商業誌に載せられる限界の変態漫画家・サガノヘルマーとは何者か?
ログミーBiz
山田 :そうそう。それで、昨日そのことうっかりツイートしたら、なんとサガノヘルマーさんのアシスタントさんから「がんばってください!」って(笑)。 大井 :観てる可能性がありますよ(笑)。 乙君氏(以下、乙君) :マジで!? 山田 :サガノさん、がんばってください。 (一同笑) 山田 :今もまだその延長上の仕事をされていて、青年コミックにはなっているんだけど、もうぜんぜん相変わらずのド変態ぶり。そのド変態が、よく変態っていうと、スカトロとか露出狂だったりとか、そういうふうにいくじゃん。違うのもう。レベルが違うのもう。体そのものが別のものになっていくみたいな。 大井 :シュール・レアリズムに近いですよ。 乙君 :それは『君の名は。』みたいなことですか? 大井 :え? (一同笑) 山田 :あれもまあ......あれはちょっと今言うとヤバイかな......。 乙君 :(笑)。 大井 :どっちかというとポストモダン的に近い。 乙君 :ああ。 大井 :サガノヘルマー先生はやっぱりその、さっきの永井豪先生みたいに、異形とつながっていくみたいな、変形というかメタモルフォーゼ的な気持ち悪さというか。 山田 :そう。要するに、ブレインジャックされた普通の人間が、別の超進化した人間たちにブレインジャックされて、自分の体がコントロールされて、コントロールできなくなる。それで、女の子が異常に欲情してしまうというのがメインのコンセプトなんだけど、形が変わっちゃうから、見てる側はついていけないんだよ。 大井 :「エロいのか、これは?」みたいな。 山田 :「これ、エロいのか?」って言って。だいたい、女の子の体全体が性器みたいになっちゃってるわけ。 大井 :そうそう。 山田 :ほぼホラー。だから、セックス自体も「これどういう合体だ?」みたいな。合体ロボみたいな合体になってるんだよね。で、途中であれが入ってくるんだよ。人形フェチも入ってくるわけ。 大井 :そうですね。 山田 :関節的なやつとか入ってくる。俺はだから「今までメジャー誌のなかでやった本当に限界の変態って誰かな?」って考えると、やっぱり確かに江川さんの言うとおり、あのあたりが理解できる範ちゅうのギリだったかなという。 大井 :まあ、商業誌に載っていいギリですね(笑)。 山田 :そう。商業誌のギリかな。それの外にいくと、完全に誰もついてこれない。

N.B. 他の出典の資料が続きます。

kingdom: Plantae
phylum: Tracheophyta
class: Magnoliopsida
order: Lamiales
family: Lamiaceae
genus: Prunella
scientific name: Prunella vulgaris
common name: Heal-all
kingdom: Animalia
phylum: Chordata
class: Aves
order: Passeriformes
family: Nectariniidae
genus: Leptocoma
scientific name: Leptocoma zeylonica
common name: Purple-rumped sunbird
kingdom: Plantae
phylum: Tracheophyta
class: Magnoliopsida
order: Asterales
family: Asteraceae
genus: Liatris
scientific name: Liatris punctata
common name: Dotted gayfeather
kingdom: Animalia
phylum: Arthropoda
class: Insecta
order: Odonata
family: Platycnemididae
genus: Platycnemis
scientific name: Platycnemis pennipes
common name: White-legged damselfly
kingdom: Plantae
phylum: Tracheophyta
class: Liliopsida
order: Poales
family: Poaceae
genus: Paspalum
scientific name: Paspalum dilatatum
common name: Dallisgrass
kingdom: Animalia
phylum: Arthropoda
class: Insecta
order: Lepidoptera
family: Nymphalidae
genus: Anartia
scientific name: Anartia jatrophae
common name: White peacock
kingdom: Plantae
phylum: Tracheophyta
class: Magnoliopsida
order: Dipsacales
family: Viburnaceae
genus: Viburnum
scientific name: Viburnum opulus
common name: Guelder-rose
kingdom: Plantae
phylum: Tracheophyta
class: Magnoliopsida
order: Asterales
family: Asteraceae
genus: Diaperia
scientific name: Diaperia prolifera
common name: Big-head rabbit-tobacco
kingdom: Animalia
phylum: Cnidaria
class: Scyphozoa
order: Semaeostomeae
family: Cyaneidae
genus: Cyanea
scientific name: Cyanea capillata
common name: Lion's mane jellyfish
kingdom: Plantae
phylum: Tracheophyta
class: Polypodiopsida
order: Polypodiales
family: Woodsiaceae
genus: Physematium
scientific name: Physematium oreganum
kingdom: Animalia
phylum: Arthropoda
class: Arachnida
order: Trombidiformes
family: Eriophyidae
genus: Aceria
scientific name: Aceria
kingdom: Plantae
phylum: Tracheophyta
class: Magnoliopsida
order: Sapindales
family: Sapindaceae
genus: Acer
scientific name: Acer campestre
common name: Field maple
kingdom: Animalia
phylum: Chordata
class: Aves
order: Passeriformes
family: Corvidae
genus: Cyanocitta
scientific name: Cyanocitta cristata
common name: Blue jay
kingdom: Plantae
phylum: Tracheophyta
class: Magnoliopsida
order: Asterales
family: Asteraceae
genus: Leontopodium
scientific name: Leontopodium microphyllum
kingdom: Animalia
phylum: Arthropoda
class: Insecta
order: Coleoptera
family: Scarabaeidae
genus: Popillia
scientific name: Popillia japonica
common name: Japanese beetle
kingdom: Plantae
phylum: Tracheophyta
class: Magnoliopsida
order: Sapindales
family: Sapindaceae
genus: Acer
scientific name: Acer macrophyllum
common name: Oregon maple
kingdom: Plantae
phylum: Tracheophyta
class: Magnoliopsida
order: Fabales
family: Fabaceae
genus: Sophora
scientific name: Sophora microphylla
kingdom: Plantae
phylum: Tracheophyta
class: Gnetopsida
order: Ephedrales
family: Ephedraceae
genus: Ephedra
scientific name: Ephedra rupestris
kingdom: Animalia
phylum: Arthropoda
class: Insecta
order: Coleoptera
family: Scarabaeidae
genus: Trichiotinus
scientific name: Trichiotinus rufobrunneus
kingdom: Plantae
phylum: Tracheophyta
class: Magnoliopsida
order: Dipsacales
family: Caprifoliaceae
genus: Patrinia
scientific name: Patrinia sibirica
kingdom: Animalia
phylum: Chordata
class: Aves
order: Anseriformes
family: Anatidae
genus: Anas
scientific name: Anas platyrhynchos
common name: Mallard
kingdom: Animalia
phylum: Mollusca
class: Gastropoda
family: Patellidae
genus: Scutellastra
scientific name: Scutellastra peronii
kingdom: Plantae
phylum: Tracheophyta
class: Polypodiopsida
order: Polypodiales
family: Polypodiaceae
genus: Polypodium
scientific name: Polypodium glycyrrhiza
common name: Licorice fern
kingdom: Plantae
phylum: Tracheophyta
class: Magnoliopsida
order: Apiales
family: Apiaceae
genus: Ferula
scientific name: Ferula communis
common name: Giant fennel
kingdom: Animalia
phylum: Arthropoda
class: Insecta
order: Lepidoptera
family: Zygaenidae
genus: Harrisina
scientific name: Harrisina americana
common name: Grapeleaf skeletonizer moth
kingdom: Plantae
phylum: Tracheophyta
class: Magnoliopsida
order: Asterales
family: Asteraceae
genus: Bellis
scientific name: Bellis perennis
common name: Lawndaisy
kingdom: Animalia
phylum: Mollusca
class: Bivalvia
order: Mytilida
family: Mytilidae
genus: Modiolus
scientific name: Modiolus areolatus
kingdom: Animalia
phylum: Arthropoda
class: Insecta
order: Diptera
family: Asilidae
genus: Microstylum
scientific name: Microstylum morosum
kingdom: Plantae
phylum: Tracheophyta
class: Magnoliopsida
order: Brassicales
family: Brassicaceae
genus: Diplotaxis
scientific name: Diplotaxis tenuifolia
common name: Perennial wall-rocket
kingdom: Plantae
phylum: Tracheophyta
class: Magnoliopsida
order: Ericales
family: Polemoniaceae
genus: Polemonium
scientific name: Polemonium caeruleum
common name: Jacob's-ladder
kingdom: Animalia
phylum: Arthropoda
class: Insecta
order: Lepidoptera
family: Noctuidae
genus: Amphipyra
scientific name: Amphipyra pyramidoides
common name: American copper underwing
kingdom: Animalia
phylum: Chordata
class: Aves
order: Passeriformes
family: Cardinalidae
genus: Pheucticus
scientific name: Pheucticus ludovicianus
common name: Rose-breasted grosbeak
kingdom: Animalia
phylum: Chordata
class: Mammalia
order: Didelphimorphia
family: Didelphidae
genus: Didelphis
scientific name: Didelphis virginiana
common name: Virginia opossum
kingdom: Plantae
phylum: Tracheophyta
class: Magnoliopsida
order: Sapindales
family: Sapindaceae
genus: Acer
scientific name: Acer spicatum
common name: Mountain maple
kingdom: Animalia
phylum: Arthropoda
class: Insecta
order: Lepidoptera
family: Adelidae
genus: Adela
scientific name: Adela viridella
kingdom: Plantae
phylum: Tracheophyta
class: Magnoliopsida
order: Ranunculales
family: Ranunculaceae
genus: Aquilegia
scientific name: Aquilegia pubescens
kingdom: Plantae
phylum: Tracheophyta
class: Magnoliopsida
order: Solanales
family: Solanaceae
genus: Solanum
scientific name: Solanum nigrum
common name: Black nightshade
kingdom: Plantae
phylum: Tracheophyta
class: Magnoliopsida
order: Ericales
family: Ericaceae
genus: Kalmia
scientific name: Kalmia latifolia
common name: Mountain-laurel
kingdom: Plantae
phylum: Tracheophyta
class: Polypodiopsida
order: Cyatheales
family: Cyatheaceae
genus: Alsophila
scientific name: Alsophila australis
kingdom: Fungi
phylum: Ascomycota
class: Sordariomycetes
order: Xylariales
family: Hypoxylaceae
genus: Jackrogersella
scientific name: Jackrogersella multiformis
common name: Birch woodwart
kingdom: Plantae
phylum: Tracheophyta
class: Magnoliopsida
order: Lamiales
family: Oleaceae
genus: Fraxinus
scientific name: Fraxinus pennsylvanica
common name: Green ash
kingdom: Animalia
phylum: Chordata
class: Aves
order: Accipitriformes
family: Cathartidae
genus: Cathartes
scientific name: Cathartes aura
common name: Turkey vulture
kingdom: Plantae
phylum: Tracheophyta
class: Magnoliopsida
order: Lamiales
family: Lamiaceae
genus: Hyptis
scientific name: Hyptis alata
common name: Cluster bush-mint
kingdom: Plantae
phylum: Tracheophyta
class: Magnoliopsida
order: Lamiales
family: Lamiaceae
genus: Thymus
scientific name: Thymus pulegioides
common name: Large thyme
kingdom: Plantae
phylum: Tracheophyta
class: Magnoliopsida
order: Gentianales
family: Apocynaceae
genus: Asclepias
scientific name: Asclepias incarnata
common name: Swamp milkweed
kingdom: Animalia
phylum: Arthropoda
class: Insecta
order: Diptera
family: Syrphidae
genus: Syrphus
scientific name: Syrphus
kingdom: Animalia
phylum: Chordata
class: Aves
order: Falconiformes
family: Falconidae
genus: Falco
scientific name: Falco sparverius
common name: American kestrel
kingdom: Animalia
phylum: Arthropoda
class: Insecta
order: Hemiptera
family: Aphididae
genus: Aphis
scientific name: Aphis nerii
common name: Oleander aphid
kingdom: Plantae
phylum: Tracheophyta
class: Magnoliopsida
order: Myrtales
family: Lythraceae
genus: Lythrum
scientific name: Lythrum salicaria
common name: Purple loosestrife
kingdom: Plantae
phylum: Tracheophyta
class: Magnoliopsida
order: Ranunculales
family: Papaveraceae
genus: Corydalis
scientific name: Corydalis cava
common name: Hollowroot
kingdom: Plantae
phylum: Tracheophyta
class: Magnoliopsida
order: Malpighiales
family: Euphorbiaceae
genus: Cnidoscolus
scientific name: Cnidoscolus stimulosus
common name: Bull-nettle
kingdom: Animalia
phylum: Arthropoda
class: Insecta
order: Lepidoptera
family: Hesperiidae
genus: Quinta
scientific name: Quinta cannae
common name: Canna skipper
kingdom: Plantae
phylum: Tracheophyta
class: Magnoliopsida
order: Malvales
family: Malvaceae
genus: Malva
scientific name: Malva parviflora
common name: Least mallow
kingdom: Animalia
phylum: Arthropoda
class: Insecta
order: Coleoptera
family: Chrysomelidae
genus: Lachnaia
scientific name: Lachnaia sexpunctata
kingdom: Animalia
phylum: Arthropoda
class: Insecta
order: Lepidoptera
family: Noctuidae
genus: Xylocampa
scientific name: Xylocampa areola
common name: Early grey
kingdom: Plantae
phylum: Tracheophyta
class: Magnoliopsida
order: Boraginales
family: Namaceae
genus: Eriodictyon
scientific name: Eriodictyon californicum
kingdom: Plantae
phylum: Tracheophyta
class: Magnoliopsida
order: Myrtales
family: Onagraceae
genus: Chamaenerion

…って、別にググればいくらでも現在のサガノヘルマー情報は出てくるのですがね。 しかし、どんなにググって「知識」を得ても、この奇才の掲載当時の衝撃度は、知らない人にはたぶん推測することもできないのです。 かつてヤンマガ本誌で、つまり、日本中のコンビニで誰でもごくごく手軽に買える媒体で、常軌を逸したエロとグロをまき散らしまくっていた異形の奇才が、今はほぼ忘れられてしまっているのに茫然とする。 このマンバでも、作品一覧に『BLACK BRAIN』がないのだから。ヤンマガで連載して単行本10巻とか出していたのに…。 まあ、それもしょうがないのか。 ヒドい(=凄い)漫画家だもんなあ。 今じゃあ絶対、一般誌に載せられないよなあ。ホントにヒドい(=凄い)もんなあ。 『わんぱくTRIPPER』は、サガノヘルマーのデビュー作です。 さすがにデビュー作だけあって、その資質が全開です。作者も編集部も、ほぼコントロールできてないです。ヒドい(=凄い)です。個人的には、ブラブレや後年の成年誌発表作より、イっちゃってると思います。 素晴らしいです。 駕籠真太郎とかがお好きなかたは、ぜひ。 これが、日本中で若者が読んでいた雑誌に載っていた時代があったんだなあ。 「僕は二十歳だった。それが人生でもっとも美しいときだなんて誰にも言わせない」 ポール・ニザン まあ、少なくとも毎週サガノヘルマーを読んでたのが二十歳頃だったら、そりゃあ美しくはないよなあ。ヒドい(=凄い)よなあ。